Glaciers. There appears to be a constant when the Jones family is looking at glaciers (no matter where on the planet), as it will be either raining, snowing or there will be plain old miserable weather. Mind you, some of the sights were simply breathtaking.
Cape Horn. We arrived early on the morning of 2 March, after a somewhat bouncy (or whatever the naval term for pitch and roll all at the same time is called…) night before, to a relatively calm sea. Relatively "calm" being - I had to sit down on a chair on our veranda, for fear of being pitched over the top of the guard rail when taking photos.

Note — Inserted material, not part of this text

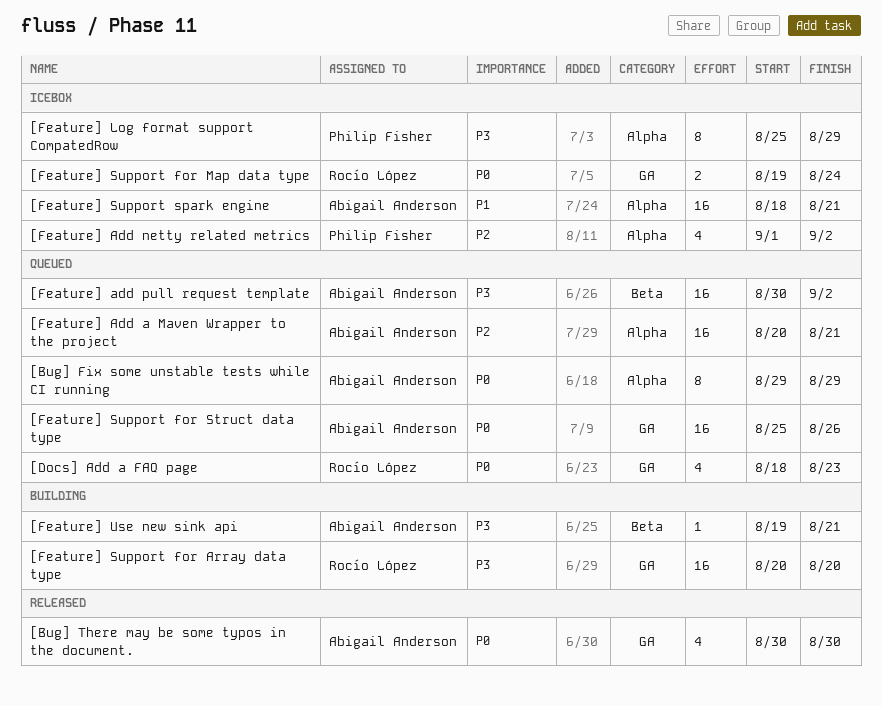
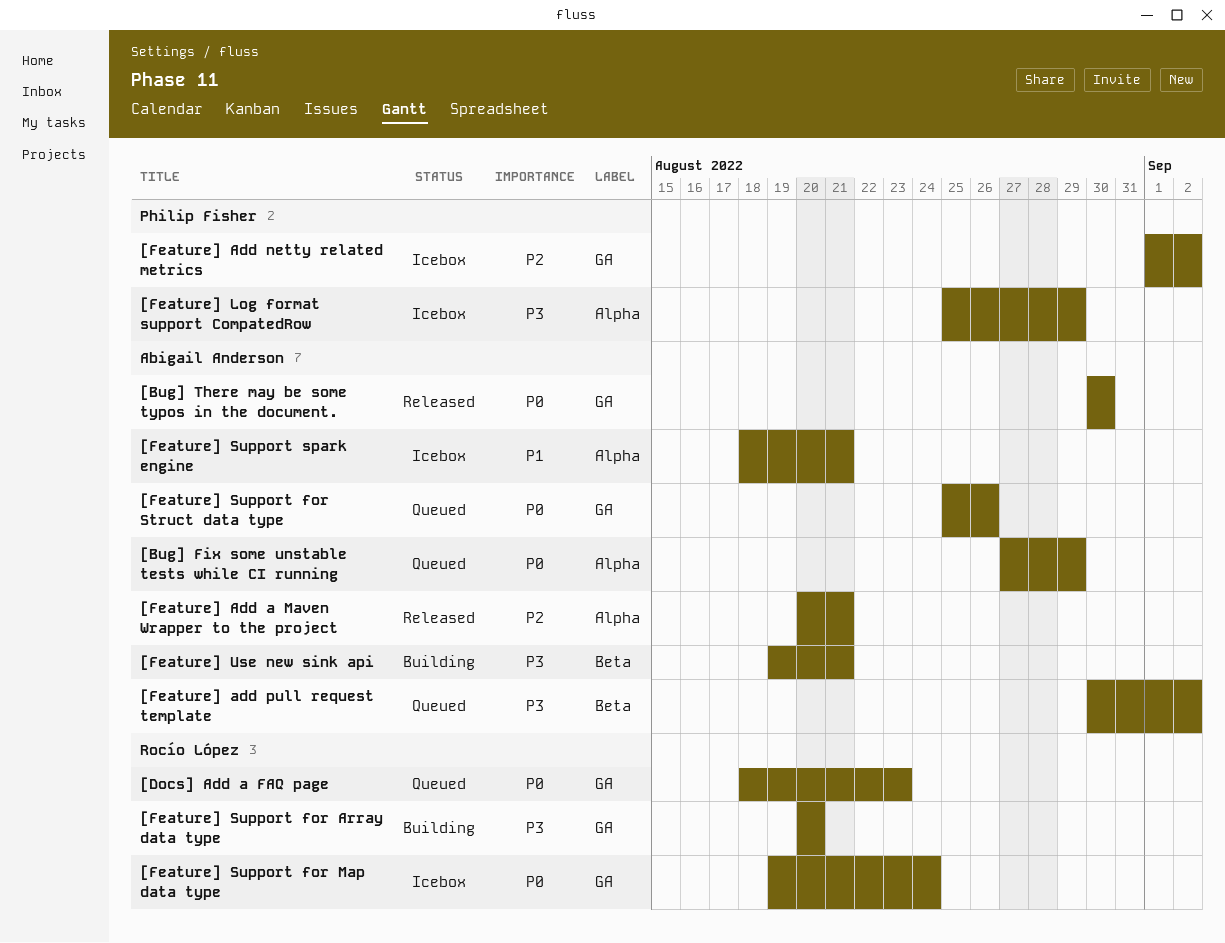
[Bug] Fix some unstable tests while CI running, start: Aug 29 -> Aug 27
[Feature] Add a Maven Wrapper to the project, status: Queued -> Released
[Feature] Add netty related metrics, label: Alpha -> GA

Wildlife. Everywhere. Unfortunately the whales, seals and birdlife spent most of the time well away from the ship for any worthwhile close up photos, although, I did manage to jag a photo of a Condor just as it took flight... Karen got some neat close ups of penguins on both of her penguin tours to make up for my poor attempts.
Petrohué Waterfalls. Spectacular. See “Glaciers” above re the weather. Well worth a re-visit to the Puerto Varas (aka City of Roses) area sometime in the future and might even get to see the top of the Osorno Volcano while up there next time.
*errors of grammer/spelling are of my doing. facts were correct at the time of our visit, February/March 2017.